YOUR GOAL:
What lines in the entries below contain the word "Figure"? Copy all of them.

THE RECORDS:
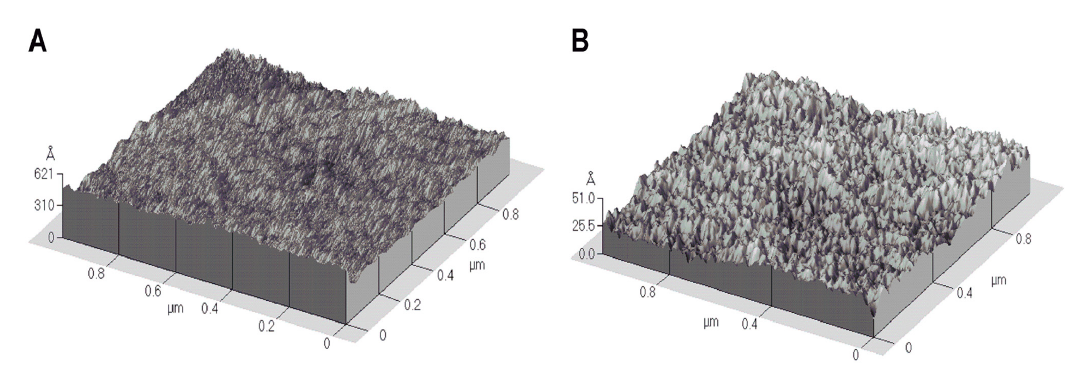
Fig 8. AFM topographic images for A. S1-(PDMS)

---

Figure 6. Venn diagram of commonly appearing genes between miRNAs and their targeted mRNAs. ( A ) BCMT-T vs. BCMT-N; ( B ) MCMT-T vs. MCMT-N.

...

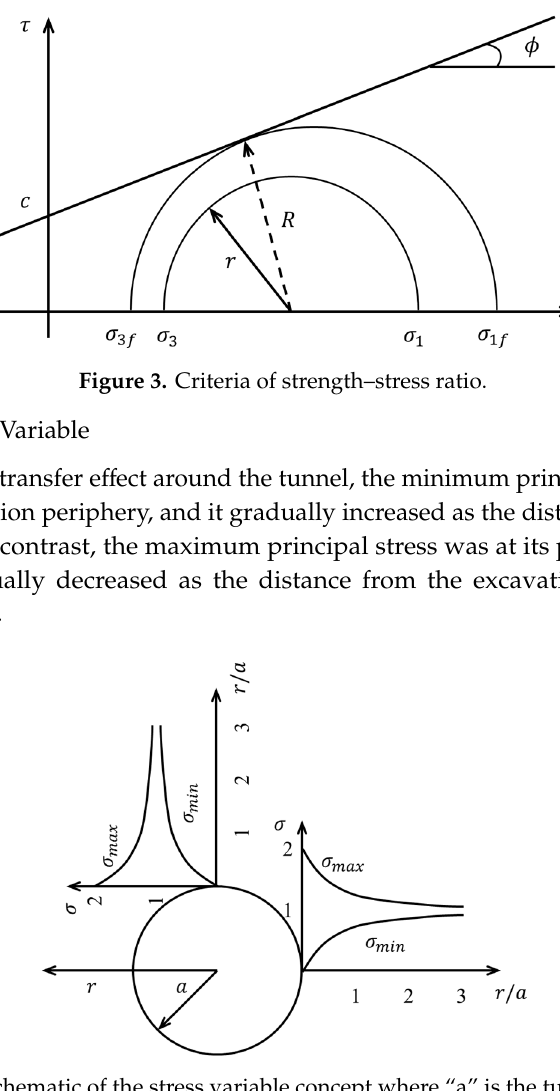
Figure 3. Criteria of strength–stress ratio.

ANSWER SPACE:
Figure 6. Venn diagram of commonly appearing genes between miRNAs and their targeted mRNAs. ( A ) BCMT-T vs. BCMT-N; ( B ) MCMT-T vs. MCMT-N.
Figure 3. Criteria of strength–stress ratio.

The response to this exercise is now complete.